ASSIGNMENT:
What lines in the records below include the word "Sokolnice"? Return each one.

TASK INPUT:
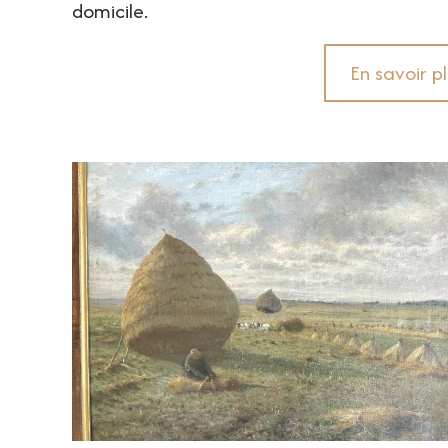
domicile.
En savoir p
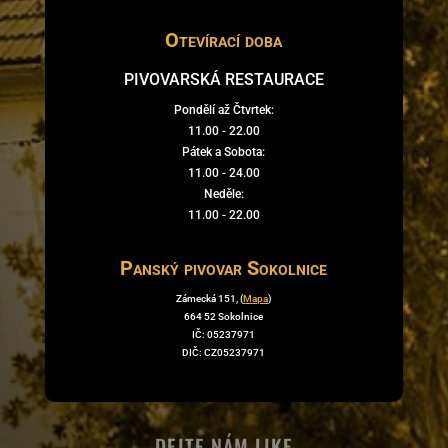
Otevírací doba
PIVOVARSKÁ RESTAURACE
Pondělí až Čtvrtek:
11.00 - 22.00
Pátek a Sobota:
11.00 - 24.00
Neděle:
11.00 - 22.00
Panský pivovar Sokolnice
Zámecká 151, (
Mapa
)
664 52 Sokolnice
IČ: 05237971
DIČ: CZ05237971
DEJTE NÁM LIKE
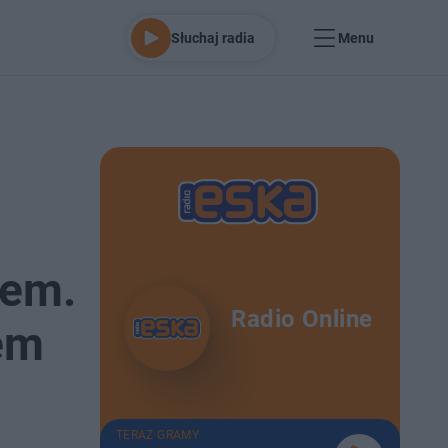
Słuchaj radia
Menu
rem.
Radio Online
em
TERAZ GRAMY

EXERCISE OUTPUT:
Panský pivovar Sokolnice
664 52 Sokolnice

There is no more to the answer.